> _STUDY TEXT_:
Intro to LTV and CAC
This is a relatively straightforward engine of growth. Through ads or sales, you pay to acquire a user. If the user gives you more money than it cost to acquire the user, then you can use the profits to pay for more users, which gives you more profits.
Metrics to care about:
- Customer Acquisition Cost (CAC): How much it cost to acquire that user.
- Lifetime Value (LTV): How much the user gives you in value, either in direct revenue or otherwise (eg through selling ads)
Let’s run through an example. An advertisement costs $400 in total, and you get 20 new customers. Each of the customers gives you $25 when they buy your product. This means your CAC is $20, and your LTV is $25. Now you have $500 to acquire 25 new customers, which will in turn give you revenue of $625, and so you keep growing.
How to improve paid growth:
The higher your profit margin, the more you can spend on more marketing.
- Increase LTV of users
- Build a better product that creates more value, so users are willing to pay more
- For a subscription product, get users to stay for longer
- For ad-based products, increase engagement
- Gets users to buy add-ons and more products
- Lower cost of acquisition
- Increase the conversion rate of users. For a fixed advertising spend, if you convert more users, you lower CAC. This can be done through:
- Conversion optimization
- Differentiated value among competitors. If you have a competitive advantage,
- Find new, less competitive marketing routes
- Increase the conversion rate of users. For a fixed advertising spend, if you convert more users, you lower CAC. This can be done through:
How not to improve paid growth:
- Don’t keep plowing money into unprofitable marketing campaigns. If you put in $100 and get back only $80, you’ll clearly lose money fast. Try to increase the revenue or lower CAC. But also don’t be afraid to abandon the channel – some just don’t work for your product.

> _DATA_:
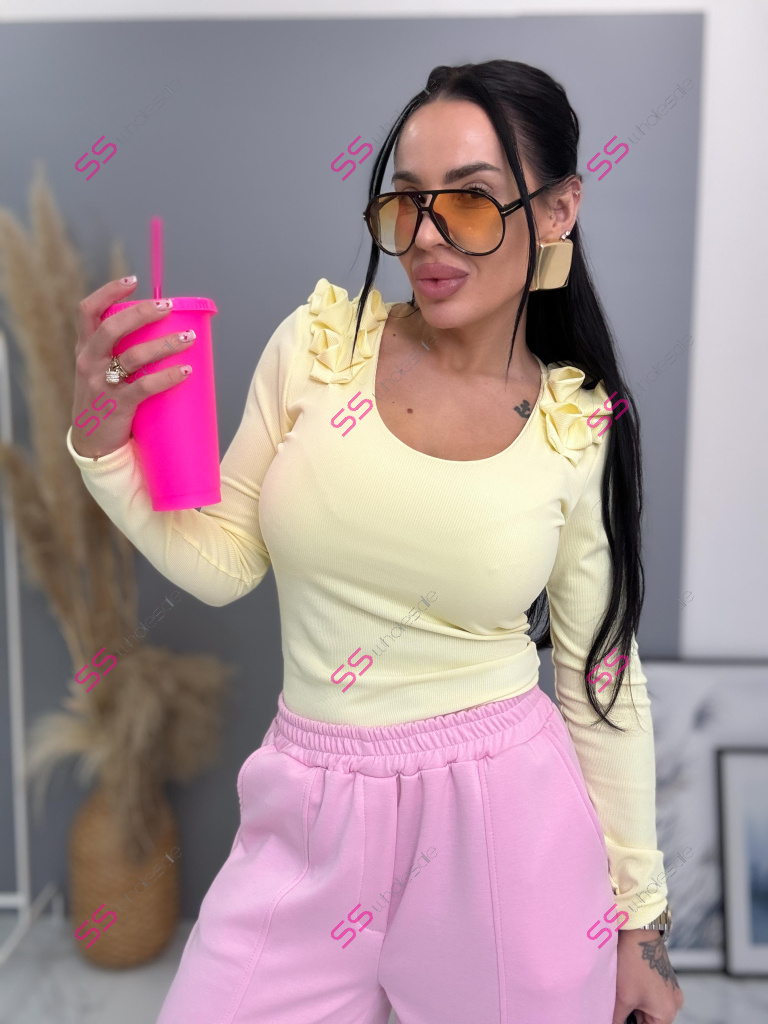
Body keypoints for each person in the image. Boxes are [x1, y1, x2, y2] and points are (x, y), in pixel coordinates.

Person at [67, 59, 684, 1024]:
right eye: (407, 201)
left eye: (470, 201)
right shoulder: (318, 347)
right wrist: (105, 448)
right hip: (309, 810)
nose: (426, 236)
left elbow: (601, 678)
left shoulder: (577, 425)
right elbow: (225, 562)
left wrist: (641, 925)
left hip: (502, 829)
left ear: (559, 208)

> _EXERCISES_:
(a) Return the passage from the LTV and CAC text starting with "Intro to LTV" and going on through "you more profits.", word for word.
(b) Extend the LTV and CAC text, picking up after its last sentence.

> _ANSWER SET_:
(a)
Intro to LTV and CAC
This is a relatively straightforward engine of growth. Through ads or sales, you pay to acquire a user. If the user gives you more money than it cost to acquire the user, then you can use the profits to pay for more users, which gives you more profits.

(b)
Even though paid growth is simple in theory, you should worry about practical problems about CAC and LTV:
Don’t lie to yourself about what your CAC is. Your CAC is not just the literal cost of acquiring the user. If you pay $2 to get a user to signup, but that user also requires a 10-minute call by someone paid $30/hr to signup, the CAC is actually $7.
Be clear about your real LTV. If your LTV takes a long time to capture, don’t overestimate it. Don’t assume that users will love your product so much that they stick around for 24 months. Deluding yourself now will result in pain later. See Bill Gurley’s warnings of LTV. Negative “unit economics” have caused many startups to fail. Because modeling user value and acquisition cost can be very complex, don’t deceive yourself into thinking you’re profitable per user when you’re not.
Keep watching the metrics. Your LTV and CAC are very likely to change over time, especially as you exhaust a marketing channel or explore new ones. As channels become unprofitable, you may have to scale them back.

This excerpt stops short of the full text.